Fleischmann saw the possibilities in the Philharmonic and went about improving the orchestra on both the business and the artistic ends.

“There is no university course called Orchestra Managing 101," Mehta said of Fleischmann at his retirement. “Yet the job is a very specialized one. You have to organize a good season but save as much money as possible."

A frustrated conductor himself, Fleischmann loved and understood a wide range of music, and he made sure that it and the talent required to make it was the priority. Working with Mehta, whom he considered a brother, Fleischmann helped the orchestra develop a richer repertoire of the classics. Also under Fleischmann, the popular pre-concert lecture series was started, and orchestra tours and recording contracts were added.

Fleischmann brought back to life the Hollywood Bowl, transforming it into one of the city's favorite warm weather venues and making it an important source of revenue for the Philharmonic. He introduced what would become perhaps the most crowd-pleasing event: fireworks, often to the accompaniment of Tchaikovsky's “1812 Overture." The Bowl became so successful that in 1991 it got its own orchestra.
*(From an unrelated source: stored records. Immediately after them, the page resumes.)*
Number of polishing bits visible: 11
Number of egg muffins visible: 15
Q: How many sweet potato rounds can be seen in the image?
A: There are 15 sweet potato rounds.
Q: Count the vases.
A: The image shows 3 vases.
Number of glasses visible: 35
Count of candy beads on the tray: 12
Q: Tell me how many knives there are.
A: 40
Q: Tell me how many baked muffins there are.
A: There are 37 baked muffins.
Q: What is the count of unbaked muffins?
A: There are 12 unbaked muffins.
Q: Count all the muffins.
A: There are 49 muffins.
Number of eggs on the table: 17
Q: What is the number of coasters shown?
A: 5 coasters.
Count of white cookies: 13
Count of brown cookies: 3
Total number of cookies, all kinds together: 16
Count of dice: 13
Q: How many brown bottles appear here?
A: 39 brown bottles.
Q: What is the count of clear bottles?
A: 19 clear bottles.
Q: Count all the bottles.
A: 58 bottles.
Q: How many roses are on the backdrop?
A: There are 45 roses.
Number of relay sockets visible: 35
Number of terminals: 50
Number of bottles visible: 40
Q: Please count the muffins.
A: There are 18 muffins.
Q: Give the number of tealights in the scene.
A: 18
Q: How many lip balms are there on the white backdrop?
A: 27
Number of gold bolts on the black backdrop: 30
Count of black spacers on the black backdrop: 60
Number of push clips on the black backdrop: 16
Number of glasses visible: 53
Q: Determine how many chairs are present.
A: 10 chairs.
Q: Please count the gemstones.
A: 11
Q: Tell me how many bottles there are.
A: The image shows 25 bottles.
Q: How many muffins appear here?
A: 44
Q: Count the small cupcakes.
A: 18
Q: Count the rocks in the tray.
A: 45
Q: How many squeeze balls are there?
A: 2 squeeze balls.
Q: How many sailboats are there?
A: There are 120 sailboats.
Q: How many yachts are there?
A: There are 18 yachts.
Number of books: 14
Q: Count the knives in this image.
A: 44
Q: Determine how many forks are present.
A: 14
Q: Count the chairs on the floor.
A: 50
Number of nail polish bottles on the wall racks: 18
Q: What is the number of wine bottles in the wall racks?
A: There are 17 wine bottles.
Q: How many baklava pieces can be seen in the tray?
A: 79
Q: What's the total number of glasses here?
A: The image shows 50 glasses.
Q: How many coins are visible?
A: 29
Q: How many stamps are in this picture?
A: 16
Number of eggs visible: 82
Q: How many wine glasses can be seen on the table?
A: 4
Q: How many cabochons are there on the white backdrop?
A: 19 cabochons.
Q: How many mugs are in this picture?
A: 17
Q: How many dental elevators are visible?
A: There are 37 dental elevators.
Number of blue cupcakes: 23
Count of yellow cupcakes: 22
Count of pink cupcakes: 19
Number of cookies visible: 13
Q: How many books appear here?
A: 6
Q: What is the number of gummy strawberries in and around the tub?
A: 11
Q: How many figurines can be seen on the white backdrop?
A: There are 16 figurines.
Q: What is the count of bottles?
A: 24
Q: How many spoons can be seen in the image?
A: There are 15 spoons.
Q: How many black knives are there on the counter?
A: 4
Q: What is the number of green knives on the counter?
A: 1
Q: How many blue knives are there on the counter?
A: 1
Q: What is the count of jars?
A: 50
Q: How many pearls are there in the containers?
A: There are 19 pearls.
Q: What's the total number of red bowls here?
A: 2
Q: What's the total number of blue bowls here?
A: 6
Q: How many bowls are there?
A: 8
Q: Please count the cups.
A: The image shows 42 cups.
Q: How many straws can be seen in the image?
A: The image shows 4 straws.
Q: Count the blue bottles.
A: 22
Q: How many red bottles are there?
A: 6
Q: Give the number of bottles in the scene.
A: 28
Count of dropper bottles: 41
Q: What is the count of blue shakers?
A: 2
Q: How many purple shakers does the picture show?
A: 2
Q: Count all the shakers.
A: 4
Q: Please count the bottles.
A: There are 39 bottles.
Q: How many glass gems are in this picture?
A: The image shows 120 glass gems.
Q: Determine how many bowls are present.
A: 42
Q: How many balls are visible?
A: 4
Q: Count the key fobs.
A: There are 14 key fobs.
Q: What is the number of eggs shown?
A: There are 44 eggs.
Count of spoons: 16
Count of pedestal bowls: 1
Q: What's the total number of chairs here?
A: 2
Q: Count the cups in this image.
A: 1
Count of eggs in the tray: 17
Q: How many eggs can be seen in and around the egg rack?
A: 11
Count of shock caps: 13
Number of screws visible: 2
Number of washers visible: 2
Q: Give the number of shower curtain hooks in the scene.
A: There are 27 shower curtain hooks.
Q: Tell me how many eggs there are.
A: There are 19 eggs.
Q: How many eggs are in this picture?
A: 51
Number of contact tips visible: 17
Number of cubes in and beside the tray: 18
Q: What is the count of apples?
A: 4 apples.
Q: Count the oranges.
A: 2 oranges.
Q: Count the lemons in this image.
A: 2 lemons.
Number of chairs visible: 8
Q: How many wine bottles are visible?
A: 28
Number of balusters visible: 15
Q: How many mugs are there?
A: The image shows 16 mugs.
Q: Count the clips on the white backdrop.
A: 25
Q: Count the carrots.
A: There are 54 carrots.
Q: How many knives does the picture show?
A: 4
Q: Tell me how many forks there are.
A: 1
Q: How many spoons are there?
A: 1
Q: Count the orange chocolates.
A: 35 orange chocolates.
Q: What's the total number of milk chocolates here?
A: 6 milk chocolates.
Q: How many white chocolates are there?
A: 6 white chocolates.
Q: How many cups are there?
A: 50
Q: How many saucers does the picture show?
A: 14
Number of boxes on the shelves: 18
But Fleischmann never let the merely popular dictate programming. He was deeply committed to new music, creating many ways for the orchestra as well as other musical groups to perform it. In 1981, Fleischmann founded the New Music Group and, as Swed noted, he “refused to let it die, no matter what the budget demanded." The group's Green Umbrella concert series was launched under Fleischmann's guidance in 1987, resulting in dozens of world, U.S. and West Coast premieres.

But his biggest contribution to the Philharmonic must certainly be in the hiring of two post-Mehta conductors: Carlo Maria Giulini, whose time with the Philharmonic burnished its reputation as a world-class symphony, and Esa-Pekka Salonen, whom Fleischmann identified as a major talent while Salonen was still in his 20s.

The Italian-born Giulini, considered one of the great conductors of his time, brought depth and sensitivity to Philharmonic performances, particularly works by the old masters. Audiences loved him, and the orchestra's musicians felt privileged to work with him.

“Mehta gave us flash, and Giulini gave us poetry," Martin Bernheimer, the Los Angeles Times' music critic for many years, once said.

To secure Giulini's presence, Fleischmann had to promise that the maestro could conduct without having to fulfill the myriad organizational and social obligations that came with the job as music director but that Giulini abhorred. Fleischmann himself filled in much of the gap.

But some believed that this gave Fleischmann too much control over the orchestra's artistic and economic matters, leaving conductors to be, as the late music critic Alan Rich once said, mere “stick wavers."